What is the Unified Patent Court (UPC)?
The Unified Patent Court, or UPC for short, is a new court with its own rules of procedure, which have elements of both continental European and Anglo-Saxon legal traditions. It has jurisdiction over disputes concerning unitary patents and existing and newly granted European patents.
The owner of a European patent can exclude the exclusive jurisdiction of the UPC for a transitional period of seven years by a so-called “opt-out declaration”.
The decisions of the UPC are effective for all participating (unitary patent) or designated (EP patent) EU member states. At the UPC, the same panel can decide on both the infringement and the validity of a patent.
Depending on the individual case, infringement and validity can also be decided in separate proceedings (so-called bifurcation). The case files are available online and thus freely accessible to the public. Upon request, the UPC decides whether individual documents are to be treated confidentially.
The UPC comprises a court of first instance and a court of appeal.
The nationalities of the judges on all panels are mixed. Thus, the German local chambers will each consist of two German and one foreign judge.
At the request of the parties or if an action for annulment is to be heard, the chambers can be supplemented by a technically qualified judge.

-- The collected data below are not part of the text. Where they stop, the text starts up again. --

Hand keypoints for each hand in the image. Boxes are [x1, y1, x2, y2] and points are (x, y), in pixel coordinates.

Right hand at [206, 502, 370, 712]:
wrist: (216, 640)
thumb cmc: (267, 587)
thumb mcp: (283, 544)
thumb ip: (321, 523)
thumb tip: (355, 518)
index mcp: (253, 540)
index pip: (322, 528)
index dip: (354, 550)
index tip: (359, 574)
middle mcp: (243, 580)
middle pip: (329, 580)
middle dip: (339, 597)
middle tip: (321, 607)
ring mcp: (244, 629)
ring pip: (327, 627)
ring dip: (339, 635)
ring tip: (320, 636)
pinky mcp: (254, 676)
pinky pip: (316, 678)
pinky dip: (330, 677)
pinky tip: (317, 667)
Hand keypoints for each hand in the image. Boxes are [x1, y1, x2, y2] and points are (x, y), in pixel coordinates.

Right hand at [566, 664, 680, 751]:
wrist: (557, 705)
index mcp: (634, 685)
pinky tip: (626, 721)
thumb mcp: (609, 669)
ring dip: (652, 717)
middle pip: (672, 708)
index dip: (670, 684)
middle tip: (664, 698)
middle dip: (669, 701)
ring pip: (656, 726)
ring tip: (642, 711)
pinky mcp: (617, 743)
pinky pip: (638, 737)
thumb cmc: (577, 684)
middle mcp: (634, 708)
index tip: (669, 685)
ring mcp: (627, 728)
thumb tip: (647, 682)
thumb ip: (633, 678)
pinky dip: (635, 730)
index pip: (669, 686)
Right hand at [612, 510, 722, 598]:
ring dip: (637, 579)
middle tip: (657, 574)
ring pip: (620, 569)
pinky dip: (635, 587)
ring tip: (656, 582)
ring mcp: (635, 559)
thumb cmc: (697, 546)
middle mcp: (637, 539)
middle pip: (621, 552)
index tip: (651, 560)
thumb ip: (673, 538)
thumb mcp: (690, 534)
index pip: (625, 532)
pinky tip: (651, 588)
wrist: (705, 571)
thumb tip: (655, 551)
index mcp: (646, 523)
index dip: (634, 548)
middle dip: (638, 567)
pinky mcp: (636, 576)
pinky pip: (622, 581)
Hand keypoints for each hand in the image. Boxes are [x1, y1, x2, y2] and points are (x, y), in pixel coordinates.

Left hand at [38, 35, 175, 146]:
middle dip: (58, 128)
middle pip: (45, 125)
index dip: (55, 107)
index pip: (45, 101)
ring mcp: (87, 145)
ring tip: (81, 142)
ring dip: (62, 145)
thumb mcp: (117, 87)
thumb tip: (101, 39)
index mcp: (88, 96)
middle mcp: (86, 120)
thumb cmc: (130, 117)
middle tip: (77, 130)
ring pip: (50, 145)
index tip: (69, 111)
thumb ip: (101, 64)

The Court of First Instance consists of a central chamber with seats in Paris and Munich and local chambers (and, if necessary, regional chambers) in the member states. In Germany, there will be four local chambers, namely in Düsseldorf, Mannheim, Munich and Hamburg, which are already internationally known for patent disputes; Germany is thus – in accordance with its already established outstanding role in patent law – by far the country with the largest capacities for UPC proceedings. Proceedings before the German local chambers can be conducted in German or – with the consent of the court – in the language of the patent in suit.The Court of Appeal will have its seat in Luxembourg. It is envisaged that the UPC can appeal to the Court of Justice of the European Union ECJ for the interpretation of EU law.